GOAL OF THE EXERCISE: Leave out any pictures and transcribe all other data below exactly.

[Opening DATA PROVIDED section]

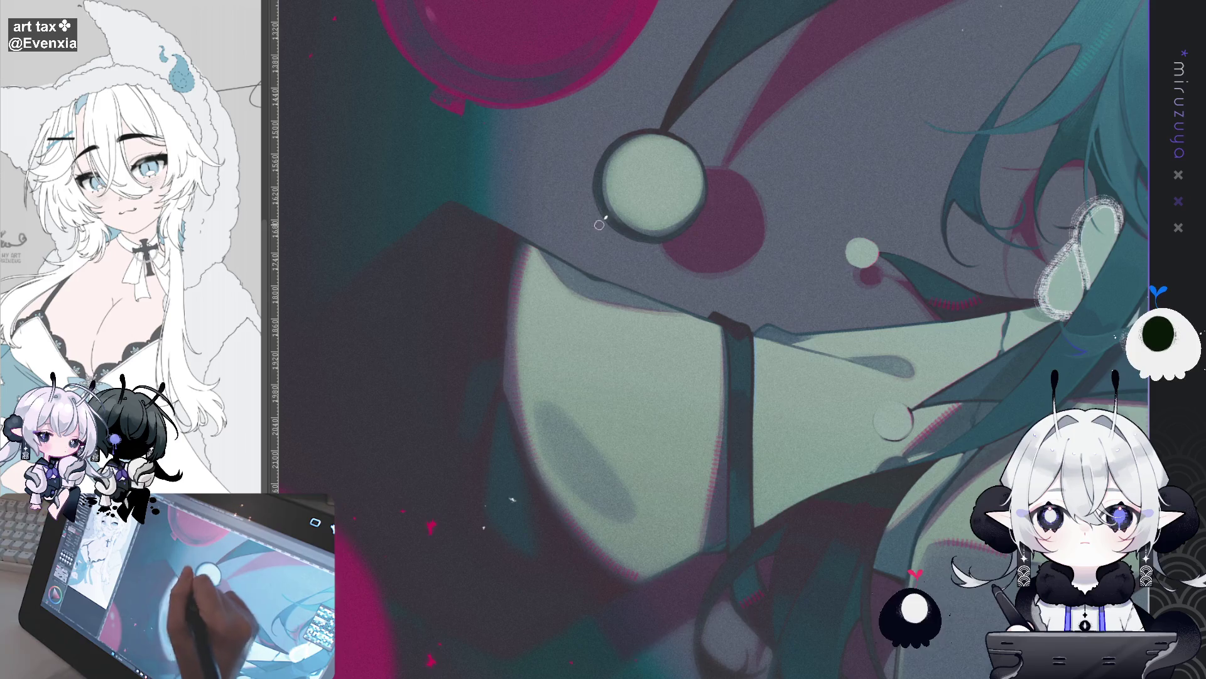
left_click_drag(589, 239, 647, 172)
mouse_move(634, 335)
left_mouse_down()
mouse_move(439, 359)
mouse_move(433, 553)
mouse_move(566, 377)
mouse_move(723, 128)
mouse_move(716, 138)
left_mouse_up()
left_click_drag(609, 443, 591, 122)
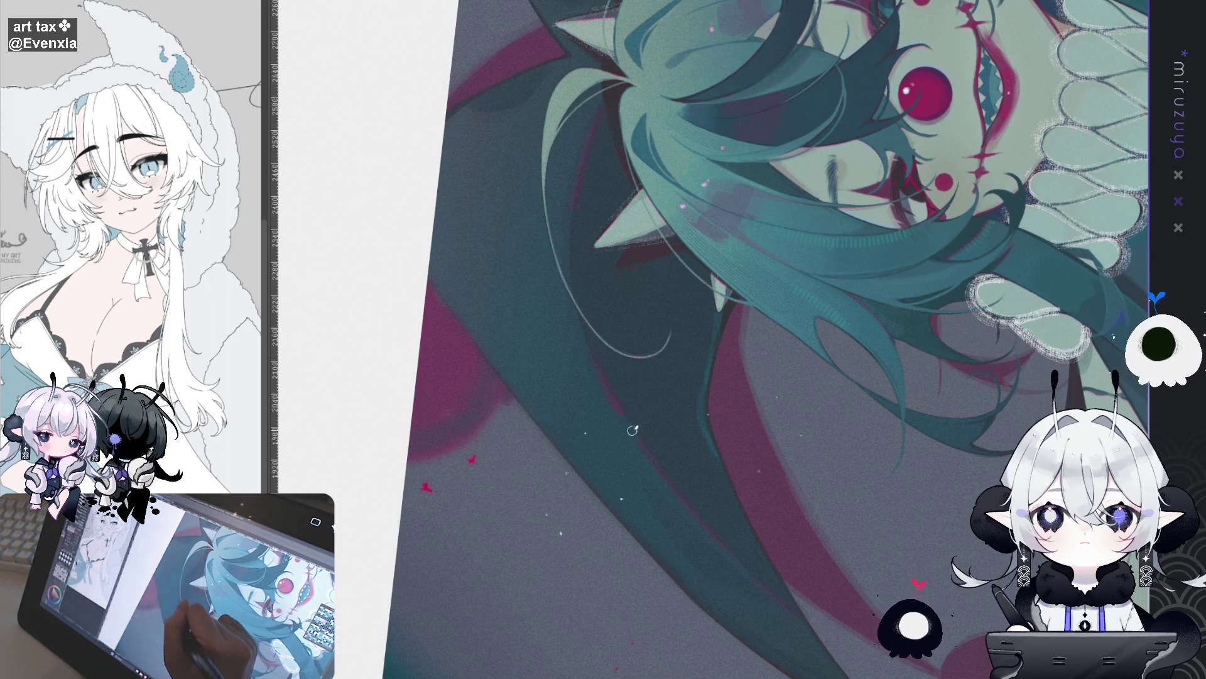
key("ctrl+0")
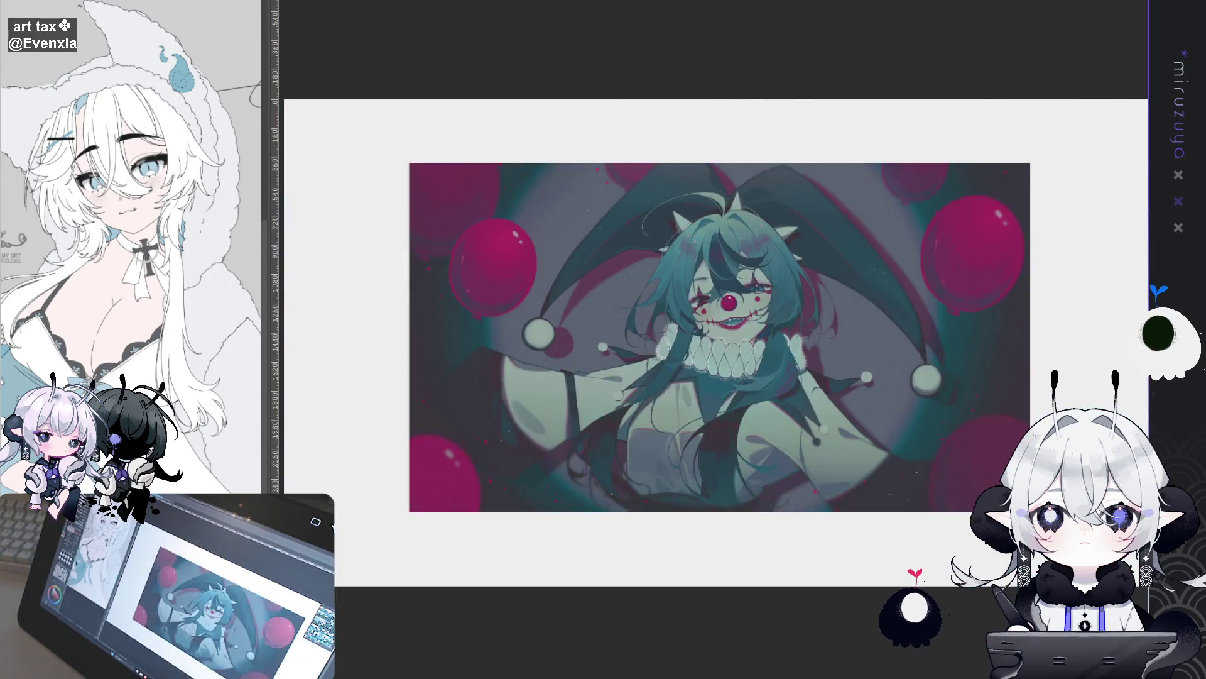
Zoom in, shift the artwork up-left, and zoom further onto the face and ruff.
key("ctrl+plus")
key("ctrl+plus")
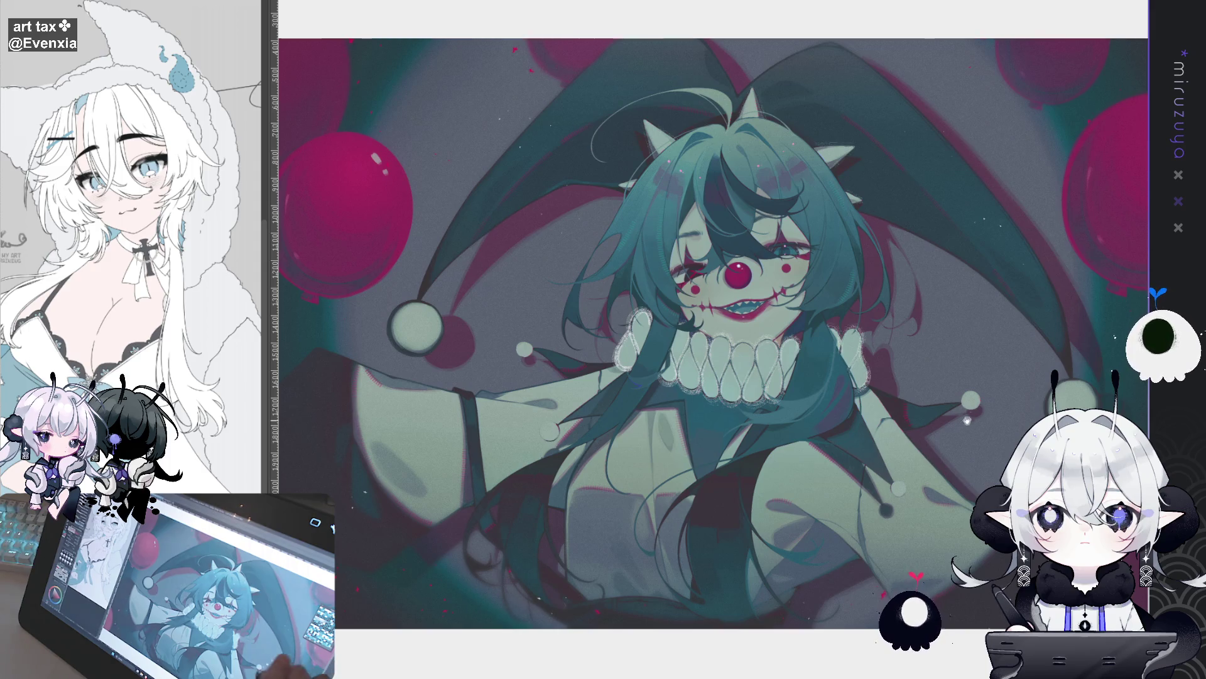
left_click_drag(935, 394, 852, 292)
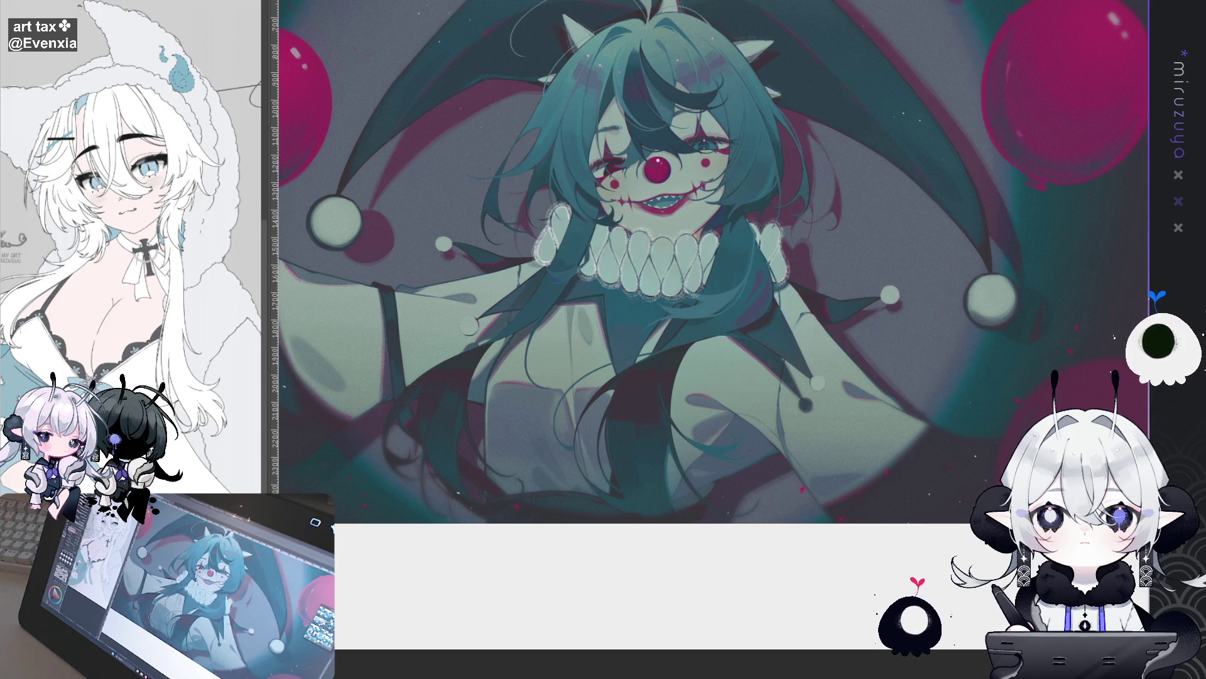
scroll(853, 292, "up", 3)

[Closing DATA PROVIDED section]

ANSWER SPACE:
left_click_drag(589, 239, 647, 172)
mouse_move(634, 335)
left_mouse_down()
mouse_move(439, 359)
mouse_move(433, 553)
mouse_move(566, 377)
mouse_move(723, 128)
mouse_move(716, 138)
left_mouse_up()
left_click_drag(609, 443, 591, 122)
key("ctrl+0")
Zoom in, shift the artwork up-left, and zoom further onto the face and ruff.
key("ctrl+plus")
key("ctrl+plus")
left_click_drag(935, 394, 852, 292)
scroll(853, 292, "up", 3)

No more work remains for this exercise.